The links are not to be found with lengthy narratives, such as the
Táin Bó Cuailnge
or the
Mabinogi
. Instead, better examples are seen in older oral tradition, especially when malign figures fit well with the Church’s efforts to demonize Celtic inheritance. Such a personage is the
lavandeira nocturna
, a male devil in female disguise who tries to seduce young women. A counterpart in the north is the ‘washer at the ford’, who is found in all six traditions under a variety of names,
bean nighe
in Gaelic Scotland and
tunnerez noz
in Brittany. The washer is also an aspect of the Irish war goddesses Badb and Mórrígan. She is a death omen, sometimes gorgeous and weeping, sometimes hideous and grimacing, who washes bloody garments at the ford of a river and turns to tell the beholder that they are his or hers.

A close parallel with Ireland and other Celtic countries is the phantom funeral. In Irish folk belief, people who have been ‘taken’ by the fairies are not dead but can sometimes be seen in fairy processions, the
sluagh sídhe
or
slua sí
[fairy host] or the
sluagh/slua na marbh
[host of the dead] from which they might be rescued. A fairy funeral can foretell the death of a person known to the viewer. The
Santa Compaña
[Holy Company] in Galicia and the
huestia
[host] and
gente buena
[good people] in Asturias, complete with coffin, priest and mourners bearing candles, are likewise ghostly funeral processions presaging death.

The
xana
is a Galician and Asturian otherworld woman responsible for changelings. Typically, a mother is working outdoors with her
infant nearby, but when she returns home in the evening she notices that the child is different. The
xana
(var.
inxana
), who lives in a cave, has taken the human mother’s toddler and replaced it with her own. One remedy, collected in 1985 near Llanes on the Asturian coast, is for the mother to bring the
xana
’s child to the mouth of the cave and shout, ‘Inxana Mora, take your child and give me mine.’

Irish fairies are associated with mounds or ringforts or earthen circles sometimes called ‘daneforts’ for their supposed connection with Danish Vikings. In Galicia and Asturias the otherworld denizens of ancient monuments, especially the
castros
, are called
mouros
(cf. standard Spanish
moros
). The word is believed to be a corruption of the regional word for ‘dead person’,
morto
(Spanish
muerto
), and not related to the Moorish conquest. The
mouros
are nearly always associated with hidden treasure, usually gold, which makes them close cousins of the Irish leprechaun.

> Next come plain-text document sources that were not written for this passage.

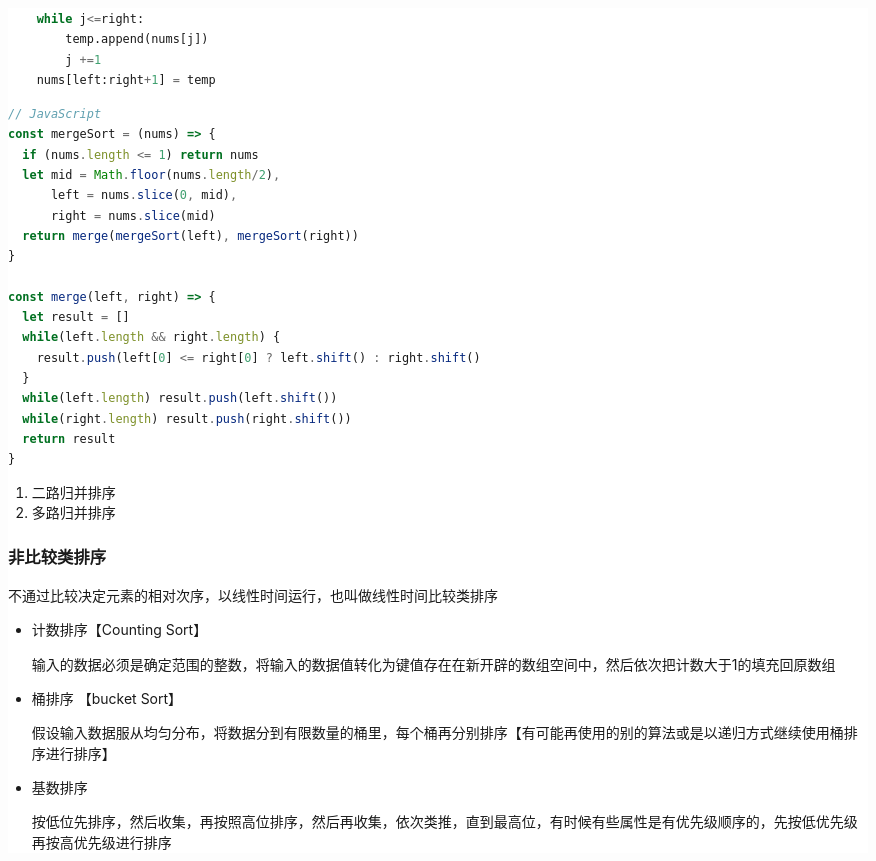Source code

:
   ```python
      while j<=right:
          temp.append(nums[j])
          j +=1
      nums[left:right+1] = temp
  ```
  
  ```javascript
  // JavaScript
  const mergeSort = (nums) => {
    if (nums.length <= 1) return nums
    let mid = Math.floor(nums.length/2), 
        left = nums.slice(0, mid), 
        right = nums.slice(mid)
    return merge(mergeSort(left), mergeSort(right))
  }
  
  const merge(left, right) => {
    let result = []
    while(left.length && right.length) {
      result.push(left[0] <= right[0] ? left.shift() : right.shift()
    }
    while(left.length) result.push(left.shift())
    while(right.length) result.push(right.shift())
    return result
  }
  ```
  
  
  
  1. 二路归并排序
  2. 多路归并排序

### 非比较类排序

不通过比较决定元素的相对次序，以线性时间运行，也叫做线性时间比较类排序

- 计数排序【Counting Sort】

  输入的数据必须是确定范围的整数，将输入的数据值转化为键值存在在新开辟的数组空间中，然后依次把计数大于1的填充回原数组

- 桶排序 【bucket Sort】

  假设输入数据服从均匀分布，将数据分到有限数量的桶里，每个桶再分别排序【有可能再使用的别的算法或是以递归方式继续使用桶排序进行排序】

- 基数排序

  按低位先排序，然后收集，再按照高位排序，然后再收集，依次类推，直到最高位，有时候有些属性是有优先级顺序的，先按低优先级再按高优先级进行排序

The Irish fairy known as the
púca
often takes the form of a ferocious-looking but ultimately harmless large black dog with fiery red eyes; a Scottish Gaelic variant, the
cú síth
, is dark green rather than black. The
urco
of Galicia is also a fierce-looking large black dog, with the addition of long ears and horns and a piercing howl but without the red eyes. It always presages misfortune.

Other examples bring together verbal formulae more specific than motifs and tale types that might be found in many European countries. In one of the better-known Irish tales, the fairies reward a good hunchback when he adds ‘and Wednesday’ to their monotonous song that goes ‘Monday, Tuesday, Monday, Tuesday’. A bad hunchback tries to emulate him by abruptly breaking into the fairies’ revels with ‘and Thursday and Friday’, and is then saddled with the first hunchback’s hump.

The Galician parallel, collected in Verín in the early twentieth century, shows the characteristic demonizing of fairy lore. A woman disguises herself as a witch by painting wrinkles on her face and wearing smoked glasses, mounting a broom and flying to Seville to join a witches’ Sabbath. She finds them dancing in a circle and singing, ‘Monday, Tuesday, Wednesday, three; / Thursday, Friday, Saturday, six.’ The intruder adds, ‘and Sunday, seven’, and all the witches vanish in a puff of smoke.